[Records provided]

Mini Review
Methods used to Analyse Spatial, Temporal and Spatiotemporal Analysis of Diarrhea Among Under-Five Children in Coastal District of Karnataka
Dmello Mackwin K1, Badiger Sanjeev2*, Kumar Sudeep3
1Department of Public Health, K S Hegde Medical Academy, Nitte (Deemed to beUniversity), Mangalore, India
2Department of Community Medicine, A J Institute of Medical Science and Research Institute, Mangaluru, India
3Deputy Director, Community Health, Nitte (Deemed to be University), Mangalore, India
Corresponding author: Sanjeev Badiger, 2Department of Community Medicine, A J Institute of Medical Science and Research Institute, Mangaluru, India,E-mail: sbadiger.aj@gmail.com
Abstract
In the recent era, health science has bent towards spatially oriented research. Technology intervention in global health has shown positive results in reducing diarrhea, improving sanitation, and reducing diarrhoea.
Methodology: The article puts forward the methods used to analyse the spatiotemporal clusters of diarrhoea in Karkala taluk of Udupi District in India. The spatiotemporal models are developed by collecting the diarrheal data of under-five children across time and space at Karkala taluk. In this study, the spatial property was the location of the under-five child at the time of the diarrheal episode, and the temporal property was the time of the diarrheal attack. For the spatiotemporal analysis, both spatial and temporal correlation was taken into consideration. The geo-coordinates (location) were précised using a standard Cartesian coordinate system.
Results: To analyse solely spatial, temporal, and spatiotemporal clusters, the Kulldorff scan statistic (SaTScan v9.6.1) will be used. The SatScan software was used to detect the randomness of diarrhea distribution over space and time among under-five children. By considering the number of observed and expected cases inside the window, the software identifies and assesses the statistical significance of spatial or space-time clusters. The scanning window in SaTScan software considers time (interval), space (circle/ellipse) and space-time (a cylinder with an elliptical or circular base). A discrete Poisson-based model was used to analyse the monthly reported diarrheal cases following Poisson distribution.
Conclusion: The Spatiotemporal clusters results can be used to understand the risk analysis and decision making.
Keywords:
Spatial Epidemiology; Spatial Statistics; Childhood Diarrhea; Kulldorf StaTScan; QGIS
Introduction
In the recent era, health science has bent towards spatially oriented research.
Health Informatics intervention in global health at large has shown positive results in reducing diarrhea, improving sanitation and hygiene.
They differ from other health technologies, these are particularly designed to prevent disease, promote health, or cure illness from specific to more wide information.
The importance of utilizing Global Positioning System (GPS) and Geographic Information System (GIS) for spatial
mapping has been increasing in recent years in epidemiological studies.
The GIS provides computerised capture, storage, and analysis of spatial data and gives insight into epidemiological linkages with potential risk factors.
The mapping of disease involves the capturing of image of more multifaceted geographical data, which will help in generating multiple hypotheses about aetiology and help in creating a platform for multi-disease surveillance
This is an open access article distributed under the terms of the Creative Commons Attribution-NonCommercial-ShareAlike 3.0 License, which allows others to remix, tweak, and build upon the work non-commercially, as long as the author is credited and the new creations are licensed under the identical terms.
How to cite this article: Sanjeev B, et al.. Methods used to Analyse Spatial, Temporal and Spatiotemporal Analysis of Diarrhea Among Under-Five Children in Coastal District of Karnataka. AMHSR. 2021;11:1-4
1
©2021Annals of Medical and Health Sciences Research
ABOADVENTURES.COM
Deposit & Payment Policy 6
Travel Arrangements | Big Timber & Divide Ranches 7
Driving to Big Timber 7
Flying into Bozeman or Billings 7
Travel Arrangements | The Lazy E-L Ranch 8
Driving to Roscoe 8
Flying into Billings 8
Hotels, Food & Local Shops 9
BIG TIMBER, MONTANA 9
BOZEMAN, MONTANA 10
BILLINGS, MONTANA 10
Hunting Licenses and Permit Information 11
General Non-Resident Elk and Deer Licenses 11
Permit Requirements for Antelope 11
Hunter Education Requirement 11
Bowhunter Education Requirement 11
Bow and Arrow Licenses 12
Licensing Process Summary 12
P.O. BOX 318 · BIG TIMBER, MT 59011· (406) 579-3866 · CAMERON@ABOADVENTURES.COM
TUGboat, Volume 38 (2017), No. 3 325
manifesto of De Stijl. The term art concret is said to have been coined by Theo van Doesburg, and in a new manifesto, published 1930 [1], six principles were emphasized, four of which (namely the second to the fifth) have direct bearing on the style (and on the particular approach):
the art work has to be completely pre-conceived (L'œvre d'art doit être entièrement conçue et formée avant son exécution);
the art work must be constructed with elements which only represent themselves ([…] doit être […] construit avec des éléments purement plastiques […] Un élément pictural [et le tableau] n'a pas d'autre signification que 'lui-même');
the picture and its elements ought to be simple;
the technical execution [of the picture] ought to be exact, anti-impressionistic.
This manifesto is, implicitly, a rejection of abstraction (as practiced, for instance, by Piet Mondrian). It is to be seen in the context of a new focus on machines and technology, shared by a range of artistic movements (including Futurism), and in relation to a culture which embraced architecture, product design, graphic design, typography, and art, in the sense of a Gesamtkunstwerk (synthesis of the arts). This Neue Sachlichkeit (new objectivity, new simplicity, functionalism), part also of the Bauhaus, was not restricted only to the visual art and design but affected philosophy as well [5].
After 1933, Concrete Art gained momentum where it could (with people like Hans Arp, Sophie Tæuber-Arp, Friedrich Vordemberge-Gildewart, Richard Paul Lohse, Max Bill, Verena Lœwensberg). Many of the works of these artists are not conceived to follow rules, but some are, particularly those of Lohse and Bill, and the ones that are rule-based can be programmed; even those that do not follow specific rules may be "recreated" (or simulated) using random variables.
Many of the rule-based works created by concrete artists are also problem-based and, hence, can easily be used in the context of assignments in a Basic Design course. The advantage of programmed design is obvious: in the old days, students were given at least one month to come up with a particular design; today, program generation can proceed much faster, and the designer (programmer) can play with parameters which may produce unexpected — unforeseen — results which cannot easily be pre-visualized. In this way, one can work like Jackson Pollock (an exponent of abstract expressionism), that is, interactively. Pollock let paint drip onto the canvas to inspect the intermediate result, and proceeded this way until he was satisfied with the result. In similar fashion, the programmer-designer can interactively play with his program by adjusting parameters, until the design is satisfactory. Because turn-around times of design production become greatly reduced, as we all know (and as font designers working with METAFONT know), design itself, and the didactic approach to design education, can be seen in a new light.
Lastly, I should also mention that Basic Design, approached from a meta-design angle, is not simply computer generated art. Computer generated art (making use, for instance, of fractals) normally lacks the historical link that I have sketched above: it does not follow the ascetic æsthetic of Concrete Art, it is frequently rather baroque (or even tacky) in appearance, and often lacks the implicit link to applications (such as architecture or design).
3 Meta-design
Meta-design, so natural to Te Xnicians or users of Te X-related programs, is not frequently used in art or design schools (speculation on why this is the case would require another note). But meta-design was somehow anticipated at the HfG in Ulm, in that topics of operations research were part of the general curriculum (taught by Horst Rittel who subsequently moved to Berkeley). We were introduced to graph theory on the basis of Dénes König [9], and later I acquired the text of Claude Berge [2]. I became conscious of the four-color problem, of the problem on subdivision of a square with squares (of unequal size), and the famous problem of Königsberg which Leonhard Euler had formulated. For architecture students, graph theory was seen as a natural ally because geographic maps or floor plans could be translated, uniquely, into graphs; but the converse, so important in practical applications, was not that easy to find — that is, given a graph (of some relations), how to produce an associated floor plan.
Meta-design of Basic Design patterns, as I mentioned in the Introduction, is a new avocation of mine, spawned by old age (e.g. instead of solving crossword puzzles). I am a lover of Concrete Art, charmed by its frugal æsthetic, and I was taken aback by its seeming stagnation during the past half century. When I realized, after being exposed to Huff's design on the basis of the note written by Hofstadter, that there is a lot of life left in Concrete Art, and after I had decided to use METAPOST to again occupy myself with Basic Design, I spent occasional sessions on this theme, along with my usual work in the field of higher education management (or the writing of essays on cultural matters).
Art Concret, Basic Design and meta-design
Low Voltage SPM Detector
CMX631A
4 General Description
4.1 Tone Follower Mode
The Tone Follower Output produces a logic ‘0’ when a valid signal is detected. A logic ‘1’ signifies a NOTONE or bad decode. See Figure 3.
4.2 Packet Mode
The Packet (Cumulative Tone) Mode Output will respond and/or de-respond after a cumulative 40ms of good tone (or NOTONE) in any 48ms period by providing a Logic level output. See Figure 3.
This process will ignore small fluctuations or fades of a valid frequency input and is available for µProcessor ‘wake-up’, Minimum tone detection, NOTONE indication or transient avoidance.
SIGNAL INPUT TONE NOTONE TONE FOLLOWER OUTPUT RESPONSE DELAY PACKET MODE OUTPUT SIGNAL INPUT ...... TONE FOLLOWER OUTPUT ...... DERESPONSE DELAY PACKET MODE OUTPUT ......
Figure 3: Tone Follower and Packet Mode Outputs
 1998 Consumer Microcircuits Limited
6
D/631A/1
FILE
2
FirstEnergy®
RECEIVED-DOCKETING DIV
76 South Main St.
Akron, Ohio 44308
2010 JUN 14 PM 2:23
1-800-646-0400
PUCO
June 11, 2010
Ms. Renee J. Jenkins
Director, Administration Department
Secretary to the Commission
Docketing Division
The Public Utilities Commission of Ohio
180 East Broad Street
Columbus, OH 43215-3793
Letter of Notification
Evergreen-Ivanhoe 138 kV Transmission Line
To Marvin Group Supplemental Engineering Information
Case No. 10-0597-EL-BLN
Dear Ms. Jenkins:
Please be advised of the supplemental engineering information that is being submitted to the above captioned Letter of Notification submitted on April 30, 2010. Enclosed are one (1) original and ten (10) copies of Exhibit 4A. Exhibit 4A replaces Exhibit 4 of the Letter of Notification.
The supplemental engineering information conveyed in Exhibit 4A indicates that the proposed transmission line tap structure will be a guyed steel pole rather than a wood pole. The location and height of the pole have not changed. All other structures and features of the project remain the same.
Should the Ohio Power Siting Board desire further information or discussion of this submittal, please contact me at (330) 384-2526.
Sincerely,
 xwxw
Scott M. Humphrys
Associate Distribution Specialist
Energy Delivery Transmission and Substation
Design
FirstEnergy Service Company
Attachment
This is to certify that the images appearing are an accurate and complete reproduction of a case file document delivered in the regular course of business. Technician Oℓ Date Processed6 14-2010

[Goal of the exercise] Only the lines above from the one with "Low Voltage SPM Detector" through the one with "4.2 Packet Mode" should be duplicated, character for character.

[Answer to the exercise]
Low Voltage SPM Detector
CMX631A
4 General Description
4.1 Tone Follower Mode
The Tone Follower Output produces a logic ‘0’ when a valid signal is detected. A logic ‘1’ signifies a NOTONE or bad decode. See Figure 3.
4.2 Packet Mode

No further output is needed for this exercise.